Primary splenic angiosarcoma is rare and clinically aggressive tumors with very poor prognosis. Grossly, the lesions are variegated with multiple foci of hemorrhage and necrosis. Histologically, there are anastomosing networks of blood vessels with highly atypical spindled cells that show enlarged, irregular hyperchromatic nuclei. Mitotic figures are prominent and necrosis is present. The cells are immunoreactive for endothelial markers with high proliferative index.1,2,7 Splenic hamartoma is the term used for a nodular lesion of the spleen, composed of unorganized vascular channels of varying width, with intervening red pulp-like disorganized stroma with or without lymphoid follicles. The endothelial cells are similar to those of normal splenic sinuses. Although rendering a diagnosis can be difficult, endothelial cells that are positive for CD8 are a key feature that differentiates hamartoma from other vascular lesions of the spleen.1,7
SANT is a recently identified nonneoplastic vascular lesion of the spleen. Microscopically, it consists of multiple well-circumscribed vascular nodules showing plump endothelial cell and extravasated erythrocytes. The nodules are encircled by a variable lymphoplasmacytic infiltrate, spindle cells, and collagenous stroma. The vascular nodules display a complex mixture of endothelial phenotypes resembling splenic sinusoids (CD34-/CD31+/CD8+), capillaries (CD34+/CD31+/CD8-), and small veins (CD34-/CD31+/CD8-). It has been supposed that SANT represents an especial hamartomatous transformation of splenic red pulp in response to an exaggerated nonneoplastic stromal proliferation.11,12 The nodular pattern of growth, presence of collagenous stroma between the nodules, and presence of three distinct types of vessels according to immunostaining can differentiate it from other splenic vascular tumors.

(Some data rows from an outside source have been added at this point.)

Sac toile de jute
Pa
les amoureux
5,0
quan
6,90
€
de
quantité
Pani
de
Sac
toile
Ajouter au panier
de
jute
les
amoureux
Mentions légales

Another important task of the pathologist is subtyping of the different types of angioendothelioma. Epithelioid hemangioendothelioma of the spleen is very similar to its liver counterpart (i.e. composed of epithelioid cells creating small vascular channels and with no myoid SMA positive stromal cells).8,9,13
Another angioendothelioma in the spleen is kaposiform angioendothelioma; consist of irregular and infiltrating nodules of densely packed spindle-shaped tumor cells with small slit-like blood vessels, which were separated with hyalinized hypocellular fibrous stroma. They are almost exclusively seen in pediatric age group and are extremely rare in adults. It means that vascular channels are very similar to Kaposi sarcoma (i.e. slit-like).10,14,15
The therapeutic strategies for splenic myoid angioendothelioma have been limited and the only effective therapy is complete splenectomy.5
MAE is a rare splenic vascular tumor that seems to have an indolent course. Although the amount of literature regarding this tumor is very low, however, it seems that complete excision is a complete cure for this type of angioendothelioma.
Conflict of Interest: None declared.